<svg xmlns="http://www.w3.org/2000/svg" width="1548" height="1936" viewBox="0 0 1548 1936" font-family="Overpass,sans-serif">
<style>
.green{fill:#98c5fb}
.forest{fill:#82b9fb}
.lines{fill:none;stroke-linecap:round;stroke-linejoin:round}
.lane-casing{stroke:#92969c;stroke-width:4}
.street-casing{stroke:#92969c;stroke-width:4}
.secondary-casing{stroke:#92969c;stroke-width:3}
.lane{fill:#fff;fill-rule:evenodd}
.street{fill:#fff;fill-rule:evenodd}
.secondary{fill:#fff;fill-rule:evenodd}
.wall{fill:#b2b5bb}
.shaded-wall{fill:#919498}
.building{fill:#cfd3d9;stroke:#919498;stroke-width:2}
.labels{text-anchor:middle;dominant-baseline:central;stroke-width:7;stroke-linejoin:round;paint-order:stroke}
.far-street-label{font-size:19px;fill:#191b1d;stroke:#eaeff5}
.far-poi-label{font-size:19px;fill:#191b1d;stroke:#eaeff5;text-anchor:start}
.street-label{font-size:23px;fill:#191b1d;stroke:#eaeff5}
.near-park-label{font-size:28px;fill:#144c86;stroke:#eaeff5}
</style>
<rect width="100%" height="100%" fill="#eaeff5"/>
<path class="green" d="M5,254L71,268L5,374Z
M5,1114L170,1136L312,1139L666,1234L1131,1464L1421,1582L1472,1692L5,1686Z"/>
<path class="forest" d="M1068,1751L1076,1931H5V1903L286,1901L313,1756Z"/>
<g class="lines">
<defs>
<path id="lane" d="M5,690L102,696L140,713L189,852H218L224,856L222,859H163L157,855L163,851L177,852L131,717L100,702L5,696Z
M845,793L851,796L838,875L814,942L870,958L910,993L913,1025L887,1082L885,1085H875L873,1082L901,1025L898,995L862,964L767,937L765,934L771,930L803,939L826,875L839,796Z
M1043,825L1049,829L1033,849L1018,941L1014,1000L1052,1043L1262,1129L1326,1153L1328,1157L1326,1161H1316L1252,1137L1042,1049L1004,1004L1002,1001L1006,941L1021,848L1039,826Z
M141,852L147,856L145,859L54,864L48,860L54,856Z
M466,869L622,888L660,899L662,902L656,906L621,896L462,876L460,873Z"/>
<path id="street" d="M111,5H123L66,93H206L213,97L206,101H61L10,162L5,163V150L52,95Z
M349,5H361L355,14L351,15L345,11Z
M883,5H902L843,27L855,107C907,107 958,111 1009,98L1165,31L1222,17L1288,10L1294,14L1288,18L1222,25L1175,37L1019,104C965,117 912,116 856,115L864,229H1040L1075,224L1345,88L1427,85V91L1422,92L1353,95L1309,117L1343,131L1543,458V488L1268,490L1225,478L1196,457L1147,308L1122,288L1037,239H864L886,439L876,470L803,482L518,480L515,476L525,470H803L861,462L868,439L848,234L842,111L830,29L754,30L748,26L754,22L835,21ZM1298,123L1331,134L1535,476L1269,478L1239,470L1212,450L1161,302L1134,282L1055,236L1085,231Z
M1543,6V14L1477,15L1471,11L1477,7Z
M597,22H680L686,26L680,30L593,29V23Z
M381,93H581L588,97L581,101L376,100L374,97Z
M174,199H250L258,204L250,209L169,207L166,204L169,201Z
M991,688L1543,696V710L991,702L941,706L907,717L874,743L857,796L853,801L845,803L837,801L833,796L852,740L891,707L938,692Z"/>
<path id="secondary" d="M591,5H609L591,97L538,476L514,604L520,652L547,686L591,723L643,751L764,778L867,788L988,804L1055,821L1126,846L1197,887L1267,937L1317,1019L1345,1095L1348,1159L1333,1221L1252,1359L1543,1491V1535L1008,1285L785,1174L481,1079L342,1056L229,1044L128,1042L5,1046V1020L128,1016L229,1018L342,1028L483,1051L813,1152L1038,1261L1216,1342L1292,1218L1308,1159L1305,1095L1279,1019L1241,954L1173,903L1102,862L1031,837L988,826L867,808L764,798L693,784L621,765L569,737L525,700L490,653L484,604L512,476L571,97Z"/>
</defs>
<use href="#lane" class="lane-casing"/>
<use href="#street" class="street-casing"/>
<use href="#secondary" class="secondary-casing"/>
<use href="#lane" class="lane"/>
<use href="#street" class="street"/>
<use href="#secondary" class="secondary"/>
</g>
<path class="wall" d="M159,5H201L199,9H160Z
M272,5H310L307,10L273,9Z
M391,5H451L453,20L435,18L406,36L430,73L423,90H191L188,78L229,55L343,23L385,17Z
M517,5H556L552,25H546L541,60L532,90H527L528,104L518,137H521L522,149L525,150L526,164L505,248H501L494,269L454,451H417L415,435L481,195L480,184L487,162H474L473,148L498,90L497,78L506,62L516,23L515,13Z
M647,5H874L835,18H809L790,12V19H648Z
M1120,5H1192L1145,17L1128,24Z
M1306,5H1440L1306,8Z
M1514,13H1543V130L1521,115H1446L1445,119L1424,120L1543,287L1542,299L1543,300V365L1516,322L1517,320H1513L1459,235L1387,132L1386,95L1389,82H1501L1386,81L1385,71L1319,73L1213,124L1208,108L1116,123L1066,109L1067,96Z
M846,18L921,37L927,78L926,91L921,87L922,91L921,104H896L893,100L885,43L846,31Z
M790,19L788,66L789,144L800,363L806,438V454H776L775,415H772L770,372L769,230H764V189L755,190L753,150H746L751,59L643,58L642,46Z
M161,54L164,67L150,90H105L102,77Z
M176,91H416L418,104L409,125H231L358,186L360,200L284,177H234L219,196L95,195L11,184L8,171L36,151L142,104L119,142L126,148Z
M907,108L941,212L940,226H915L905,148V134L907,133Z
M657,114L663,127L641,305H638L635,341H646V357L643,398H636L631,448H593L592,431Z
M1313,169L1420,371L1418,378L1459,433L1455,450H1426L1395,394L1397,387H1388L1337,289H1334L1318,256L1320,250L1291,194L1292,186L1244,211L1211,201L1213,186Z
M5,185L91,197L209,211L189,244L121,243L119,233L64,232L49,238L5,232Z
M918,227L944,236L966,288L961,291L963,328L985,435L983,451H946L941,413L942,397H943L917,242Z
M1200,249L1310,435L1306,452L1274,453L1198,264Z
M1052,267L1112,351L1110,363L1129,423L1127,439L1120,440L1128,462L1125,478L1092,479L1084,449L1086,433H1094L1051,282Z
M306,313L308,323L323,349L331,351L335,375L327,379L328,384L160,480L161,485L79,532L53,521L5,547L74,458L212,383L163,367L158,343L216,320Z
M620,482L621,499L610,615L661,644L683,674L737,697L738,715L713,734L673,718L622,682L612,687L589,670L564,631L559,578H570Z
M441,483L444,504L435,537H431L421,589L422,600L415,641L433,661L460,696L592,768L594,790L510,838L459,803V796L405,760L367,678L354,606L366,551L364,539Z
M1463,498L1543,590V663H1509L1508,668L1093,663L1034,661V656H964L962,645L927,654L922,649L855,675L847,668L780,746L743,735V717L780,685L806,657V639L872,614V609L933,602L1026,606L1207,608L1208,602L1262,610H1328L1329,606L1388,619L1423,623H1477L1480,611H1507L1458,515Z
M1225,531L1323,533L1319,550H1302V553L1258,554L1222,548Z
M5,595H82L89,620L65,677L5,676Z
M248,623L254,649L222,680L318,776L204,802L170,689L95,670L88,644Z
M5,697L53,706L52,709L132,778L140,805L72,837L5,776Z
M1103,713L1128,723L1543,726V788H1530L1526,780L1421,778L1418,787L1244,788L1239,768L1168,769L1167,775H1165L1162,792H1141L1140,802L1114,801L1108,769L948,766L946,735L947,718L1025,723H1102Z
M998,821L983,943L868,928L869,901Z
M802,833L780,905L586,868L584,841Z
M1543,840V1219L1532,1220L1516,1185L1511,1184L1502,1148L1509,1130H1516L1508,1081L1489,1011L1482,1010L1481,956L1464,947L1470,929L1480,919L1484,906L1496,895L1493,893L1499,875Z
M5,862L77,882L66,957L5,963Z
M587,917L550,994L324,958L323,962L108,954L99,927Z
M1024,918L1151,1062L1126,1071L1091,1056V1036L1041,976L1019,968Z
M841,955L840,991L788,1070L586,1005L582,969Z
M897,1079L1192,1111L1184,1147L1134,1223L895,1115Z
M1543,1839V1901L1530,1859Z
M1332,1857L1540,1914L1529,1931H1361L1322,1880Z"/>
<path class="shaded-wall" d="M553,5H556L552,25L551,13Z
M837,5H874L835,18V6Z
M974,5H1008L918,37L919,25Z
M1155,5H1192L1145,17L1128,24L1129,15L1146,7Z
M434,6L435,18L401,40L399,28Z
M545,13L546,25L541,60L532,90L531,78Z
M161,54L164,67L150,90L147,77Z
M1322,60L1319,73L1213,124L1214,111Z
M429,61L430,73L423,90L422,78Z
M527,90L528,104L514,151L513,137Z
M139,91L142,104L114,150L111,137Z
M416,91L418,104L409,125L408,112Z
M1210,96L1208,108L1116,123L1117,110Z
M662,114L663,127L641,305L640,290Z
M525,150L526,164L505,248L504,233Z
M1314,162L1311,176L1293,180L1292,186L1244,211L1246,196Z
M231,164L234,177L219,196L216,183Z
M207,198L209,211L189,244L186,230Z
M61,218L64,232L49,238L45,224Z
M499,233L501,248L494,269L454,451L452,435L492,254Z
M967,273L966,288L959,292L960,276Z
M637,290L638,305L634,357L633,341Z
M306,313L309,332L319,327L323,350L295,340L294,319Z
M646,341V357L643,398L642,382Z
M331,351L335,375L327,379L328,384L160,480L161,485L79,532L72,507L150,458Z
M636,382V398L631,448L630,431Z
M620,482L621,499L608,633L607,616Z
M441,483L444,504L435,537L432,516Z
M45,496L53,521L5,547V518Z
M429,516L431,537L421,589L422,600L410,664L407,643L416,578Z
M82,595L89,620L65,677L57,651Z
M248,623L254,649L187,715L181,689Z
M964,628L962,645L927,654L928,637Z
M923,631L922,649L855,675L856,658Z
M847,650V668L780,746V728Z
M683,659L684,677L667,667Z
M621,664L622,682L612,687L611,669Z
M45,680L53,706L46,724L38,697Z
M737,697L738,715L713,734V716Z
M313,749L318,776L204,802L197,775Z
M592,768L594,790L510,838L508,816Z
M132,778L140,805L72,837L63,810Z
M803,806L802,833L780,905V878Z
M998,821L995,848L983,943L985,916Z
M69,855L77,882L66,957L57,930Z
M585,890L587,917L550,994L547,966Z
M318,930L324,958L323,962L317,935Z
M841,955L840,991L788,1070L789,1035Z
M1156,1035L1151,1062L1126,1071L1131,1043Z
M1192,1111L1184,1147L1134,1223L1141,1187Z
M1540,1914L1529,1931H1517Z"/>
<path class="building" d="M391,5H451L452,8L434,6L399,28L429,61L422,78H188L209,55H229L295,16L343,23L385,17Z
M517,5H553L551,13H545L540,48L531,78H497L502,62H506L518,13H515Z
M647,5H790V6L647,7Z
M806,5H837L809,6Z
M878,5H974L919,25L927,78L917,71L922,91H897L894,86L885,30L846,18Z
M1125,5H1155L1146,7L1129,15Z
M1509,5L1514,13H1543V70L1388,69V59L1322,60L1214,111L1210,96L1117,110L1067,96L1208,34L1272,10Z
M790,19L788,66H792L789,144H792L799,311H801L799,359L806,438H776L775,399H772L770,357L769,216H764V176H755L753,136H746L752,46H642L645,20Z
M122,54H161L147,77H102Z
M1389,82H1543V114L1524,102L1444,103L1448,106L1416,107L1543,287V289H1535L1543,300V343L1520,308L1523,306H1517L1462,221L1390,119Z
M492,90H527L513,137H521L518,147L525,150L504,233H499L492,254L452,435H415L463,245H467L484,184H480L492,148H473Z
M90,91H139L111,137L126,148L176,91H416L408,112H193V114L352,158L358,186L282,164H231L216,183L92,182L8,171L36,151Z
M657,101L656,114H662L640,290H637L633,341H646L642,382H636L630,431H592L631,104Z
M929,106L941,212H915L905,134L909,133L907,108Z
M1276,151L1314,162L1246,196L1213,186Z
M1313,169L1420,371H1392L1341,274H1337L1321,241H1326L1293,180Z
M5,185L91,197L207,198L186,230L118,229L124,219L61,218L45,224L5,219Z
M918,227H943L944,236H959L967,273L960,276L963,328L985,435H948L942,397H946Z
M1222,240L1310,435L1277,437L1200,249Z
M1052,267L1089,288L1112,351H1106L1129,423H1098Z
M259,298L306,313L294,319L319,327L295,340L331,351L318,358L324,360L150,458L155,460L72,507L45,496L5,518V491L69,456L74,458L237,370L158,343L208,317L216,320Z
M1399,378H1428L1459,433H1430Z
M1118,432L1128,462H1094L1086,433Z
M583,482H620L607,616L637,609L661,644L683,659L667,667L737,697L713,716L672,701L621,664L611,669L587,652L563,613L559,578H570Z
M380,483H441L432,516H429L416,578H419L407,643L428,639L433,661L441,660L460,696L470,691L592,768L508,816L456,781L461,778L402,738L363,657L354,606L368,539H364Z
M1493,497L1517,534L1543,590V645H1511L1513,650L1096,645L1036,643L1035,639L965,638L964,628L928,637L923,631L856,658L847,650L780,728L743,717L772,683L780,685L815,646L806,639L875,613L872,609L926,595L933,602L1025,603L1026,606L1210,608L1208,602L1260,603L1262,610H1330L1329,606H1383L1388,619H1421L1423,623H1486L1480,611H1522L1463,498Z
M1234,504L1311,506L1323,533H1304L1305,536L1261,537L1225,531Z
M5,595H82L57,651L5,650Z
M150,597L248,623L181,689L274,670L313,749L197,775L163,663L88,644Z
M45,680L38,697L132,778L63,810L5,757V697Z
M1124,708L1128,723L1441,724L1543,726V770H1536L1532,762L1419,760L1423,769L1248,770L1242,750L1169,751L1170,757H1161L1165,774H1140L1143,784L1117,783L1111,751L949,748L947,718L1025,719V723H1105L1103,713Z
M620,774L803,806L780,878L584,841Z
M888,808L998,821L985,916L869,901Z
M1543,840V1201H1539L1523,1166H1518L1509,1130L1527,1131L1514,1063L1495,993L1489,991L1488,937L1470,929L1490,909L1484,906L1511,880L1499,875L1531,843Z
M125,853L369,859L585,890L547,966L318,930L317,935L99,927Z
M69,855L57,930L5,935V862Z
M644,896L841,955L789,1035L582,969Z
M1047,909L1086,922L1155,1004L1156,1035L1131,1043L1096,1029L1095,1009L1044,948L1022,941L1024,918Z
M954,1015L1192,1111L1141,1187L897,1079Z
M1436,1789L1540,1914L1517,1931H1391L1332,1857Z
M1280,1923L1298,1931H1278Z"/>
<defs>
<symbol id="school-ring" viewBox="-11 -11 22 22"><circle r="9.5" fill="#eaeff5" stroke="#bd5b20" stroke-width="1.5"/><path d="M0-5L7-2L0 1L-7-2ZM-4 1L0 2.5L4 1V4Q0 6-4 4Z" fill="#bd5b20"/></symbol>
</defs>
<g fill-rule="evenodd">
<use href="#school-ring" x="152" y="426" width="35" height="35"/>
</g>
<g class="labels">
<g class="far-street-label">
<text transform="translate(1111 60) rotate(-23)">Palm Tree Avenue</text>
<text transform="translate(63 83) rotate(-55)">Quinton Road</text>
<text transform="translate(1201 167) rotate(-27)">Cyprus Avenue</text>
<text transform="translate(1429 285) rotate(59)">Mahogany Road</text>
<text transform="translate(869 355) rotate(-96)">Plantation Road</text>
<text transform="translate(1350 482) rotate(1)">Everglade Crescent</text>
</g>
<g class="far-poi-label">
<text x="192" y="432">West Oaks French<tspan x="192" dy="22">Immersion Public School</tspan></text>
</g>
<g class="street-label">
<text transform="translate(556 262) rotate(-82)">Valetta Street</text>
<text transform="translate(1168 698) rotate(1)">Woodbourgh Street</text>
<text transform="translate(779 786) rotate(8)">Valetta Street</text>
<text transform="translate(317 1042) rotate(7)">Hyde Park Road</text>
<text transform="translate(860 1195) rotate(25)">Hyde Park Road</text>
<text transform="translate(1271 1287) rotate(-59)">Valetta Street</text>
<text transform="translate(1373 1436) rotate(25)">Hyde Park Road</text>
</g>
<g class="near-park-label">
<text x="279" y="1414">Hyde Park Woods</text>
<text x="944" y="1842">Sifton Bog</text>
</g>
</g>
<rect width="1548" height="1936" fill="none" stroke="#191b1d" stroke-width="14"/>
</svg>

# # # # #

Exercise goal: Gather and copy every line of the data in which the string "rule" is found.

Completed exercise:
.lane{fill:#fff;fill-rule:evenodd}
.street{fill:#fff;fill-rule:evenodd}
.secondary{fill:#fff;fill-rule:evenodd}
<g fill-rule="evenodd">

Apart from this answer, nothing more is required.